I also installed an Aqualarm water flow alarm between the strainer and the raw water pump. The flow alarm will help "save an impeller" should you forget to open the thru hull, or should you "suck in" some kind of blockage.
The exhaust hose alarm will notify you of an impending overheat from basically any cause (to do with the raw water side). The first place to show signs of an impending overheat is this location, and theses alarms (Borel or Aqualarm) will give warning (assuming no malfunction) before your engine suffers damage. It will alarm before the engine (coolant) reaches high enough temps to alarm the regular "overheat" alarm.
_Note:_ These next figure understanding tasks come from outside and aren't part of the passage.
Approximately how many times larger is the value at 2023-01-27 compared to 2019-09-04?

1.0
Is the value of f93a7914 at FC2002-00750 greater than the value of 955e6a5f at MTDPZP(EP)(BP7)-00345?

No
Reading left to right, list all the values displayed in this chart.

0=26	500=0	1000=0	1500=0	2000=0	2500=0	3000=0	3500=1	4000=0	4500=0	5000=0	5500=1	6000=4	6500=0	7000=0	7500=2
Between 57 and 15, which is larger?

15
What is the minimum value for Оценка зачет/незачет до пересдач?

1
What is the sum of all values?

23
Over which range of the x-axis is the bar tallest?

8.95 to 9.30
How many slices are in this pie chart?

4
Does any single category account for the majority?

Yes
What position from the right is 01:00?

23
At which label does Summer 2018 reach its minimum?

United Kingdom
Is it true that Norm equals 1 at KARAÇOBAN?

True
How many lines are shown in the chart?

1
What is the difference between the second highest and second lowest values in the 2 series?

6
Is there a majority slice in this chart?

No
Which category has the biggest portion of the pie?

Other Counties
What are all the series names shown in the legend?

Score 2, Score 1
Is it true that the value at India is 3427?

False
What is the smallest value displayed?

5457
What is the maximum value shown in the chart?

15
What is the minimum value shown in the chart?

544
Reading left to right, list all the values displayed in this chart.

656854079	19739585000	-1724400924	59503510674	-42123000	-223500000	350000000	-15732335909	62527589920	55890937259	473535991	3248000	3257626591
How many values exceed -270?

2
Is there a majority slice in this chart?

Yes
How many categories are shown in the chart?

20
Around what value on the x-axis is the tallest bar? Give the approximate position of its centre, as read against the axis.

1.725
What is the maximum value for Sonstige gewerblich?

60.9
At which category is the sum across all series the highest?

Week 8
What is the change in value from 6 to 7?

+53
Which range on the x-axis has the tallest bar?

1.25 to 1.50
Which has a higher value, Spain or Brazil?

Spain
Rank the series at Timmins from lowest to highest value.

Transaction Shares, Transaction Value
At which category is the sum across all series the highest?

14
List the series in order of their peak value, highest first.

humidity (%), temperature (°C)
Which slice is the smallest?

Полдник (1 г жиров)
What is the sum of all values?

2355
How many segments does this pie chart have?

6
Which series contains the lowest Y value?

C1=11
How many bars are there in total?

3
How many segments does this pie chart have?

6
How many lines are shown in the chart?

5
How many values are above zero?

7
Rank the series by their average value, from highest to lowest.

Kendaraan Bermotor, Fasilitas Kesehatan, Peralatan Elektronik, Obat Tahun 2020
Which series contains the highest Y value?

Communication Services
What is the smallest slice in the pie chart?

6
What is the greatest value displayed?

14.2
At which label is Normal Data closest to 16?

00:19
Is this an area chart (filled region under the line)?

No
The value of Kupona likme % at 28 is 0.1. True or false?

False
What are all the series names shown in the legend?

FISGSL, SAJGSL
The exhaust alarm may not sound soon enough to "save" an impeller from damage and the extra work that would entail fishing out the pieces and installing a new one, hence the water flow alarm in addition.

I wired them both to an Aqualarm "panel" located near the helm. Believe me, the alarm sound cannot be overlooked. It is loud.
These alarms are relatively easy to install, and are inexpensive as far as boat "things" go. I highly recommend these 2 types of alarms to help avoid a potential engine destroying (at least severe damage) severe overheat.
I am not affiliated in any way with these companies, just a customer.